Sarah A. Woodson, Ph.D.


Sarah A. Woodson, Ph.D.
T.C. Jenkins Professor of Biophysics
Johns Hopkins University
3400 N. Charles St.,
Jenkins Hall
City, State, ZIP
Baltimore, MD 21218-2864
(410) 516-2015
[email protected]
Research field
Molecular Biophysics
Award year
Pew distinction
Innovation Fund investigator


The goal of our research is to understand how RNA folds into biologically active structures and assembles together with proteins. We are studying the path of ribosome assembly and the mechanism of small noncoding RNA regulation in bacteria using biochemical and biophysical methods. Time-resolved X-ray footprinting and single molecule fluorescence microscopy of 30S ribosome assembly revealed how the RNA and proteins change structure as they come together in a single complex. By visualizing co-localization of single proteins with the pre-ribosomal RNA during transcription, we found that variable folding of the newly made RNA delays protein recruitment until a quorum of proteins can bind each transcript. By contrast, small RNAs base pair with their target sites as soon as the site is transcribed, with the help of the chaperone protein Hfq. We showed that intrinsically disordered domains of Hfq compete with RNA for binding to basic patches on the body of Hfq, accelerating the exchange of small RNA ligands.
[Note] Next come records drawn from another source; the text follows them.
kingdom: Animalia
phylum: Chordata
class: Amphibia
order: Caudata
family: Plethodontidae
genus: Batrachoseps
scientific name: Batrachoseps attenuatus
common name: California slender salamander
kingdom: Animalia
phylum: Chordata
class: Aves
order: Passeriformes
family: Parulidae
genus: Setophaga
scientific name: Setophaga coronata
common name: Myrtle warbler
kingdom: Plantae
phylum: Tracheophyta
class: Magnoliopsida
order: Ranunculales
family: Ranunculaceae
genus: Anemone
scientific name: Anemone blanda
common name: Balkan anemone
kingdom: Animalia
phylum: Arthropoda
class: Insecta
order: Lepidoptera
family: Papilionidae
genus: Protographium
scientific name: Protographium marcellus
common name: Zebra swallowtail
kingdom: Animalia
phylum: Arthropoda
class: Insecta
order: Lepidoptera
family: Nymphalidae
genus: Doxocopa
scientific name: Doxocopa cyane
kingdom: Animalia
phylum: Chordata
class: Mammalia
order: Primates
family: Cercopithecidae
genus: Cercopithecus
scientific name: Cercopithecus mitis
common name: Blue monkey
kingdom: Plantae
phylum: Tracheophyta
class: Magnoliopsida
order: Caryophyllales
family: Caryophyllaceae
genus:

As an Innovation Fund investigator, Sarah A. Woodson, Ph.D., is teaming up with Christian Kaiser, Ph.D., to study how repeat RNAs and their complexes with proteins cause neurotoxicity and neurodegeneration. The expansion of specific RNA sequences is associated with around 30 fatal neurodegenerative disorders, including Huntington’s disease. It has been recently discovered that these expanded RNA repeats can co-assemble with RNA-binding proteins into toxic structures. However, it remains uncertain how these biological molecules come together and in turn damage neurons. Furthermore, tools that are currently available to parse out the complexity of these interactions are limited. The pair will combine expertise from Woodson’s research in RNA-folding and Kaiser’s work in single-molecule spectroscopy techniques to develop a new platform for studying and visualizing how toxic RNA structures are formed in real time. This collaboration may reveal novel mechanisms on how these structures are first initiated and contribute to toxicity in Huntington’s disease, work that has the potential to reveal new ways to think about treatment for an incurable illness.